Few anymore discuss Gaddafi’s depredations across 40 years, perhaps because that complicates the narrative that his 2011 overthrow exemplified disastrous U.S. intervention.  But Ronald Reagan rightly called Gaddafi a “mad dog” for his domestic and foreign criminality, piracy and terrorism, choreographed with Gaddafi’s flamboyant costumes, presumption and stagecraft.  In what was likely the model for Top Gun I, Reagan in 1981 deployed two U.S. aircraft carriers to international waters Libya claimed, prompting two Libyan jets to fire upon U.S. jets, who shot down the Libyans.  

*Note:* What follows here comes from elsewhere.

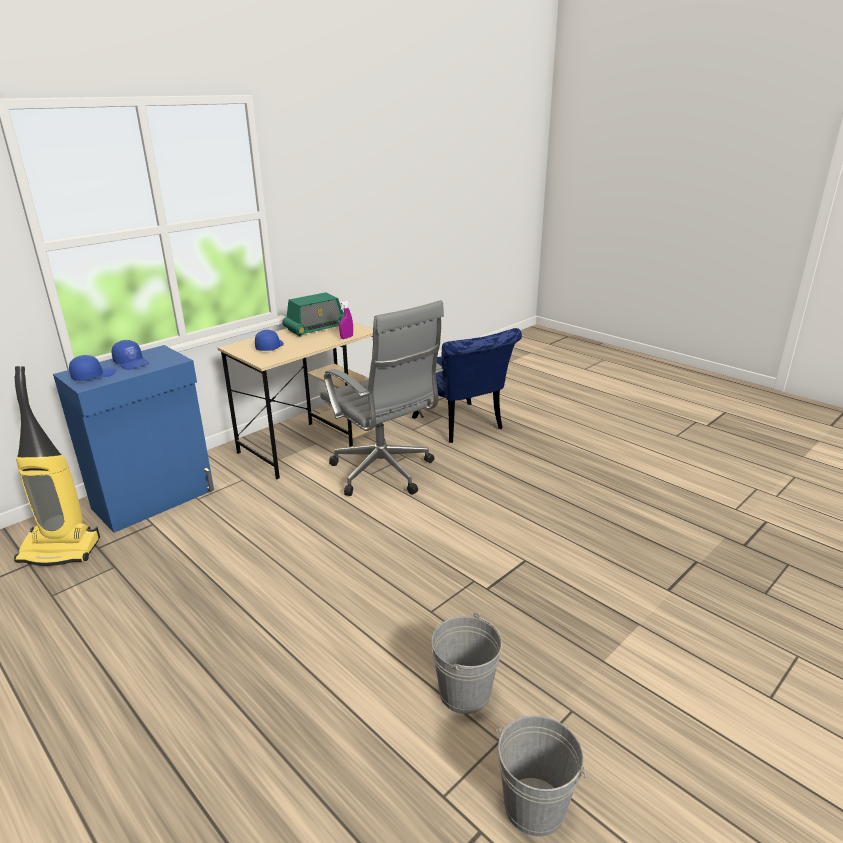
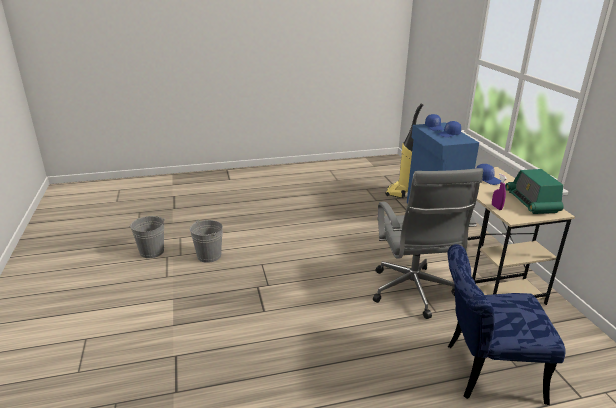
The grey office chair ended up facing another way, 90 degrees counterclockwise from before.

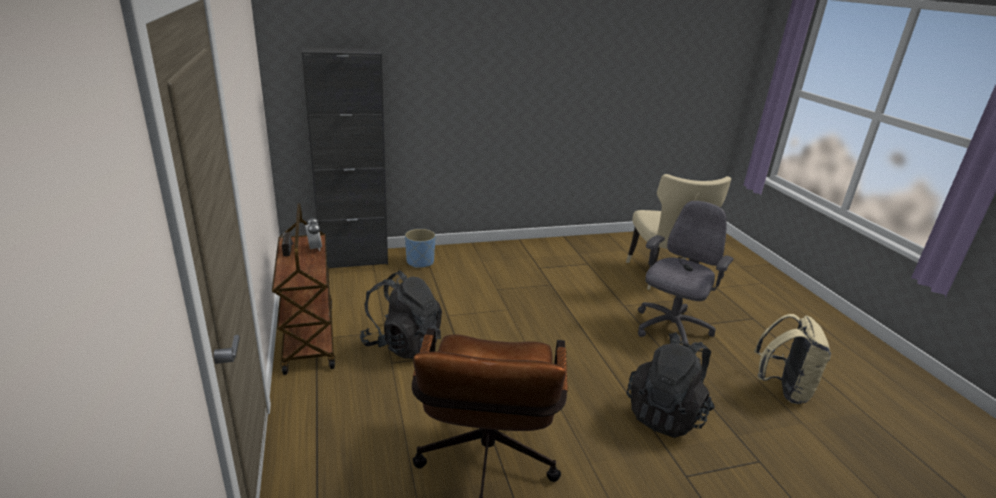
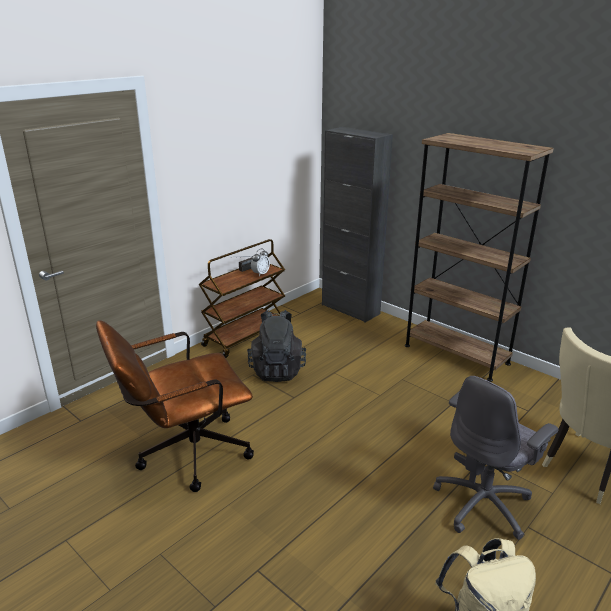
The second view gained the brown bookcase.
The grey office chair ended up facing another way, 135 degrees clockwise from before.
The second view lost the blue planter.
The second view lost the black backpack (no. 2 from left).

The U.S. had already broken relations with Libya that year, amid reports that Libya was targeting overseas U.S. diplomats and had even organized a team to kill Reagan.  Gaddafi’s 1986 terror strike on a Berlin discotheque that killed and wounded U.S. military personnel among many others, prompting Reagan to order a bombing of key military targets in Libya.  This strike occurred one month before the release of Top Gun I and almost certainly enhanced its appeal.  Gaddafi and Libya, perfect villains, were unnamed in the film but everybody understood. 

In 1988 Libyan agents blew up a U.S. passenger jet over Scotland, killing 277 people. Yet Gaddafi survived in power until 2011, when overthrown in a revolution, ultimately assisted by Western air power.  Video of Gaddafi’s gruesome execution was maybe solace to thousands of his victims who had survived his mass murder, prisons, tortures, rape rooms and terrorism.  Reportedly Vladimir Putin was greatly affected by it and is resolved to avoid such a fate.

Neither U.S. Top Gun films delves deeply if at all into geopolitics of course, focused instead on the gumption and ambition of young U.S. naval flyers.  In Top Gun II, they must train to fly below enemy radar through a narrow river valley and into a deep crevice harboring a nuclear enrichment plant, surrounded by antiaircraft rockets and protective enemy aircraft.  Success requires a miraculous double strike and escape back to the U.S. aircraft carrier.

This concluding sequence in Top Gun II offers some of the most thrilling action in any film ever.  The attack is led by an aging, but ageless, Tom Cruise, who retains all his panache from Top Gun II.  With near cosmic perfection, he’s rescued by the son of his fallen fellow airman from Top Gun I. Together they evade a panoply of Russian made rockets and destroy pursuing Russian made jets.  As in Top Gun I, the ultimate adversary behind Libyan or Iranian proxies is Russia.

But these adversaries are faceless and undescribed. The stories of both Top Gun I and II are about the self-possessed U.S. airmen, and, in Top Gun II, an airwoman, assigned nearly impossible missions and yet undeterred.  They only need training, practice, and endless audacity.

Such audacity is required for all grand projects by individuals or by collectives, including nations. Only audacious countries can be great powers for good or evil or in between.  Audacity requires tremendous ambition and sustained confidence.  This combination of course easily can become hubristic and arrogant, leading to failure, catastrophe and even destruction.  Putin’s Ukraine invasion exemplifies depraved and distorted audacity to which dictators, unconstrained by opposition,  often succumb.

America from the start, even when small and weak, has always been audacious, proposing a narrative about self-government that always challenged the whole world.  Waging world wars, building the world’s largest economy, winning the Cold War, and sustaining a global network of trade and alliances, while promoting endless causes for social and political redemption, entails endless audacity.  Sometimes America is arrogant and overconfident.  But typically self-critique offers correction.

Christian Realism warns against presumption and national ego.  But it does not argue against audacity, which grand responsibilities require, if audacity is governed by wisdom and circumspection.  Reinhold Niebuhr summoned America to global audacity with such qualifications.  To whom much is given, much is required.  The world needs an audacious democracy to counter other audacious and malevolent powers that are arrogant and often dangerously foolish.  

The world, whether admitting to it or not, needs an audacious America that will safeguard that part of civilization cherishing law, liberty, equality, decency and ordered prosperity.  Such an audacious America needs audacious young pilots who train for remarkable missions and assume success.  Top Gun in both its parts, but especially the second, incarnates individual, corporate and national audacity, which confidently responds to the summons: Go forth!